In every line of the listing, change "common name" to "vernacular name" and leave everything else as it is.

-------- DATA SHOWN

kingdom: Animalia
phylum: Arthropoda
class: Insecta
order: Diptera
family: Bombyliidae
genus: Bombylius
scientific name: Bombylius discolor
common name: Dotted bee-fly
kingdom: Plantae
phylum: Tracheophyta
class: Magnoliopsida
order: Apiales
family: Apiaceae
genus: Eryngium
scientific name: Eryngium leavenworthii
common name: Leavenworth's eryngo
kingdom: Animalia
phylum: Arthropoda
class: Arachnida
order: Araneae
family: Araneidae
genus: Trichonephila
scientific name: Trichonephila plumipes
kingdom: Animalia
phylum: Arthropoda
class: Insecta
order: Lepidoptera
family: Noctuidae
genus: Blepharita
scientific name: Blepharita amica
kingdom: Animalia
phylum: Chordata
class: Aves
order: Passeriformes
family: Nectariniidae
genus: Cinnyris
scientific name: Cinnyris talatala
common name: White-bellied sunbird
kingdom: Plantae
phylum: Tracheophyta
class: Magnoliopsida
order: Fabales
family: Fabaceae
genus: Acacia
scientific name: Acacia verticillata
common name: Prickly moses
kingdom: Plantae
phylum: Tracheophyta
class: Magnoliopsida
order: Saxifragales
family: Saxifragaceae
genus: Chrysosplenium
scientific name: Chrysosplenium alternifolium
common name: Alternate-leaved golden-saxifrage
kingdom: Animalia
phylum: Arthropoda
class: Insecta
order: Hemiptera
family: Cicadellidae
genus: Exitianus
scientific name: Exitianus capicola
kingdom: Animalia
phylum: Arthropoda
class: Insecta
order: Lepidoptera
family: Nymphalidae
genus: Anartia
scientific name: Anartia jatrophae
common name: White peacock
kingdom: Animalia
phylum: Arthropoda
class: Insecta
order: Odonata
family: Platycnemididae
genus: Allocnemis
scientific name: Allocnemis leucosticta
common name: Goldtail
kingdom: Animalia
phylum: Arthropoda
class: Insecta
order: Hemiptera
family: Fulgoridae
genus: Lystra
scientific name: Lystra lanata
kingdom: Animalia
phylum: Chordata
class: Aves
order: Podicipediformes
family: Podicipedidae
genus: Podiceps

----------------

RESULT OF THE TASK:
kingdom: Animalia
phylum: Arthropoda
class: Insecta
order: Diptera
family: Bombyliidae
genus: Bombylius
scientific name: Bombylius discolor
vernacular name: Dotted bee-fly
kingdom: Plantae
phylum: Tracheophyta
class: Magnoliopsida
order: Apiales
family: Apiaceae
genus: Eryngium
scientific name: Eryngium leavenworthii
vernacular name: Leavenworth's eryngo
kingdom: Animalia
phylum: Arthropoda
class: Arachnida
order: Araneae
family: Araneidae
genus: Trichonephila
scientific name: Trichonephila plumipes
kingdom: Animalia
phylum: Arthropoda
class: Insecta
order: Lepidoptera
family: Noctuidae
genus: Blepharita
scientific name: Blepharita amica
kingdom: Animalia
phylum: Chordata
class: Aves
order: Passeriformes
family: Nectariniidae
genus: Cinnyris
scientific name: Cinnyris talatala
vernacular name: White-bellied sunbird
kingdom: Plantae
phylum: Tracheophyta
class: Magnoliopsida
order: Fabales
family: Fabaceae
genus: Acacia
scientific name: Acacia verticillata
vernacular name: Prickly moses
kingdom: Plantae
phylum: Tracheophyta
class: Magnoliopsida
order: Saxifragales
family: Saxifragaceae
genus: Chrysosplenium
scientific name: Chrysosplenium alternifolium
vernacular name: Alternate-leaved golden-saxifrage
kingdom: Animalia
phylum: Arthropoda
class: Insecta
order: Hemiptera
family: Cicadellidae
genus: Exitianus
scientific name: Exitianus capicola
kingdom: Animalia
phylum: Arthropoda
class: Insecta
order: Lepidoptera
family: Nymphalidae
genus: Anartia
scientific name: Anartia jatrophae
vernacular name: White peacock
kingdom: Animalia
phylum: Arthropoda
class: Insecta
order: Odonata
family: Platycnemididae
genus: Allocnemis
scientific name: Allocnemis leucosticta
vernacular name: Goldtail
kingdom: Animalia
phylum: Arthropoda
class: Insecta
order: Hemiptera
family: Fulgoridae
genus: Lystra
scientific name: Lystra lanata
kingdom: Animalia
phylum: Chordata
class: Aves
order: Podicipediformes
family: Podicipedidae
genus: Podiceps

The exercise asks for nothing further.